### [Goal of the exercise]
Rewrite every one of the records below, replacing each "colour" with "color" and keeping everything else the same.

### [Data for the task]
════════════════

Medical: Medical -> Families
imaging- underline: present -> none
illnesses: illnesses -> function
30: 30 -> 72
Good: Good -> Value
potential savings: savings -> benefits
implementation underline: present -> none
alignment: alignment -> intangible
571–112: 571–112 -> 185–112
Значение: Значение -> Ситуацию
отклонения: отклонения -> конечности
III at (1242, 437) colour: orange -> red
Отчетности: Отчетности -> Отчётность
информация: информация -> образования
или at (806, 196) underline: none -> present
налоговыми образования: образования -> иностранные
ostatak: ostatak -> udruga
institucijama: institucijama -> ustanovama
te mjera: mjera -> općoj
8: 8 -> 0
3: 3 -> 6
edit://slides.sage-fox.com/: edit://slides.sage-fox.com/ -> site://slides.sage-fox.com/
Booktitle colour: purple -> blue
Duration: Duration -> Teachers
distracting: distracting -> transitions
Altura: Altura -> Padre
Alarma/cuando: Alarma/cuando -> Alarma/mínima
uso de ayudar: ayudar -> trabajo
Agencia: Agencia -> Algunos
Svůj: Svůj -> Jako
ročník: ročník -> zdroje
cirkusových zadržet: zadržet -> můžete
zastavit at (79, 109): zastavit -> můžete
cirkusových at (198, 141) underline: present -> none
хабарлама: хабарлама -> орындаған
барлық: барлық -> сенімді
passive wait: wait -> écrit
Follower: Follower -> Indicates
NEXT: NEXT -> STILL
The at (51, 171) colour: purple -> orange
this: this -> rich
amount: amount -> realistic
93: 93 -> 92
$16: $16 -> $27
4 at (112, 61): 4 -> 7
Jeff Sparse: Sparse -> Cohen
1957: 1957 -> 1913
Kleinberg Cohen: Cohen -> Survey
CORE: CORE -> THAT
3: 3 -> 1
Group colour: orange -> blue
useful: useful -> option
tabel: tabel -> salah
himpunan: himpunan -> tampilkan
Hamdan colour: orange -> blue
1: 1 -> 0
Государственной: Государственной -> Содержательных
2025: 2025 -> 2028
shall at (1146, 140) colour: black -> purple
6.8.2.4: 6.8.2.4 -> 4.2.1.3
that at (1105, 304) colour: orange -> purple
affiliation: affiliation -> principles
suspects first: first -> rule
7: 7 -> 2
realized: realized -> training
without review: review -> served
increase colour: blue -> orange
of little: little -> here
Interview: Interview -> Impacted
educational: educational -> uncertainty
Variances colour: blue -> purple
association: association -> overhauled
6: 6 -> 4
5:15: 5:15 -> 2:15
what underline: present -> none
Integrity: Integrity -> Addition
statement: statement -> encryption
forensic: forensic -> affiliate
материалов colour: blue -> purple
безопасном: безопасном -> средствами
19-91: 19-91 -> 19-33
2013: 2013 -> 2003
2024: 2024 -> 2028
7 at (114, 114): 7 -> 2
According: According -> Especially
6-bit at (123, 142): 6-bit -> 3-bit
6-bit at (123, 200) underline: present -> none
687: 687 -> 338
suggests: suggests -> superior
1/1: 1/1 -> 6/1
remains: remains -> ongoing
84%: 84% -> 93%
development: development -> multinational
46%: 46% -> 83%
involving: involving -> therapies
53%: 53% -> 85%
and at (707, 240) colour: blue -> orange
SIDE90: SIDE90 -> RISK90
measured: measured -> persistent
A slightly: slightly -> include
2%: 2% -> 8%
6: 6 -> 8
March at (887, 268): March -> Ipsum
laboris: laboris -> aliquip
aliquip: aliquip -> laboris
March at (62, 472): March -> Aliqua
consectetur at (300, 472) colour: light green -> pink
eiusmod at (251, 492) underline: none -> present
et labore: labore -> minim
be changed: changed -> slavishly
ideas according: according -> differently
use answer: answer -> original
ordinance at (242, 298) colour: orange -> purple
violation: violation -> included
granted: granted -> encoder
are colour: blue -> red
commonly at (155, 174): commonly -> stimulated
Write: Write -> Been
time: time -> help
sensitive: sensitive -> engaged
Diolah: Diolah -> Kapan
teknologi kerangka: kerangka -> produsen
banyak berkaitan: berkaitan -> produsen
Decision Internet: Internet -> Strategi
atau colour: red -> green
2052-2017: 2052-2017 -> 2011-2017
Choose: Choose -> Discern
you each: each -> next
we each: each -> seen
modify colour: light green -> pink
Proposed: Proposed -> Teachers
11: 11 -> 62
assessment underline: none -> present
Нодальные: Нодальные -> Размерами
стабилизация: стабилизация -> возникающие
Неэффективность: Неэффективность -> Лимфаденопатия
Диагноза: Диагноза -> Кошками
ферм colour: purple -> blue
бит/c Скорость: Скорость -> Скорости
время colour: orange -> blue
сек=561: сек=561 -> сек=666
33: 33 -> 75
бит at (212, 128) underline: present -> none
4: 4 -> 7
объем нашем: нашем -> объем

════════════════

### [Written response]
Medical: Medical -> Families
imaging- underline: present -> none
illnesses: illnesses -> function
30: 30 -> 72
Good: Good -> Value
potential savings: savings -> benefits
implementation underline: present -> none
alignment: alignment -> intangible
571–112: 571–112 -> 185–112
Значение: Значение -> Ситуацию
отклонения: отклонения -> конечности
III at (1242, 437) color: orange -> red
Отчетности: Отчетности -> Отчётность
информация: информация -> образования
или at (806, 196) underline: none -> present
налоговыми образования: образования -> иностранные
ostatak: ostatak -> udruga
institucijama: institucijama -> ustanovama
te mjera: mjera -> općoj
8: 8 -> 0
3: 3 -> 6
edit://slides.sage-fox.com/: edit://slides.sage-fox.com/ -> site://slides.sage-fox.com/
Booktitle color: purple -> blue
Duration: Duration -> Teachers
distracting: distracting -> transitions
Altura: Altura -> Padre
Alarma/cuando: Alarma/cuando -> Alarma/mínima
uso de ayudar: ayudar -> trabajo
Agencia: Agencia -> Algunos
Svůj: Svůj -> Jako
ročník: ročník -> zdroje
cirkusových zadržet: zadržet -> můžete
zastavit at (79, 109): zastavit -> můžete
cirkusových at (198, 141) underline: present -> none
хабарлама: хабарлама -> орындаған
барлық: барлық -> сенімді
passive wait: wait -> écrit
Follower: Follower -> Indicates
NEXT: NEXT -> STILL
The at (51, 171) color: purple -> orange
this: this -> rich
amount: amount -> realistic
93: 93 -> 92
$16: $16 -> $27
4 at (112, 61): 4 -> 7
Jeff Sparse: Sparse -> Cohen
1957: 1957 -> 1913
Kleinberg Cohen: Cohen -> Survey
CORE: CORE -> THAT
3: 3 -> 1
Group color: orange -> blue
useful: useful -> option
tabel: tabel -> salah
himpunan: himpunan -> tampilkan
Hamdan color: orange -> blue
1: 1 -> 0
Государственной: Государственной -> Содержательных
2025: 2025 -> 2028
shall at (1146, 140) color: black -> purple
6.8.2.4: 6.8.2.4 -> 4.2.1.3
that at (1105, 304) color: orange -> purple
affiliation: affiliation -> principles
suspects first: first -> rule
7: 7 -> 2
realized: realized -> training
without review: review -> served
increase color: blue -> orange
of little: little -> here
Interview: Interview -> Impacted
educational: educational -> uncertainty
Variances color: blue -> purple
association: association -> overhauled
6: 6 -> 4
5:15: 5:15 -> 2:15
what underline: present -> none
Integrity: Integrity -> Addition
statement: statement -> encryption
forensic: forensic -> affiliate
материалов color: blue -> purple
безопасном: безопасном -> средствами
19-91: 19-91 -> 19-33
2013: 2013 -> 2003
2024: 2024 -> 2028
7 at (114, 114): 7 -> 2
According: According -> Especially
6-bit at (123, 142): 6-bit -> 3-bit
6-bit at (123, 200) underline: present -> none
687: 687 -> 338
suggests: suggests -> superior
1/1: 1/1 -> 6/1
remains: remains -> ongoing
84%: 84% -> 93%
development: development -> multinational
46%: 46% -> 83%
involving: involving -> therapies
53%: 53% -> 85%
and at (707, 240) color: blue -> orange
SIDE90: SIDE90 -> RISK90
measured: measured -> persistent
A slightly: slightly -> include
2%: 2% -> 8%
6: 6 -> 8
March at (887, 268): March -> Ipsum
laboris: laboris -> aliquip
aliquip: aliquip -> laboris
March at (62, 472): March -> Aliqua
consectetur at (300, 472) color: light green -> pink
eiusmod at (251, 492) underline: none -> present
et labore: labore -> minim
be changed: changed -> slavishly
ideas according: according -> differently
use answer: answer -> original
ordinance at (242, 298) color: orange -> purple
violation: violation -> included
granted: granted -> encoder
are color: blue -> red
commonly at (155, 174): commonly -> stimulated
Write: Write -> Been
time: time -> help
sensitive: sensitive -> engaged
Diolah: Diolah -> Kapan
teknologi kerangka: kerangka -> produsen
banyak berkaitan: berkaitan -> produsen
Decision Internet: Internet -> Strategi
atau color: red -> green
2052-2017: 2052-2017 -> 2011-2017
Choose: Choose -> Discern
you each: each -> next
we each: each -> seen
modify color: light green -> pink
Proposed: Proposed -> Teachers
11: 11 -> 62
assessment underline: none -> present
Нодальные: Нодальные -> Размерами
стабилизация: стабилизация -> возникающие
Неэффективность: Неэффективность -> Лимфаденопатия
Диагноза: Диагноза -> Кошками
ферм color: purple -> blue
бит/c Скорость: Скорость -> Скорости
время color: orange -> blue
сек=561: сек=561 -> сек=666
33: 33 -> 75
бит at (212, 128) underline: present -> none
4: 4 -> 7
объем нашем: нашем -> объем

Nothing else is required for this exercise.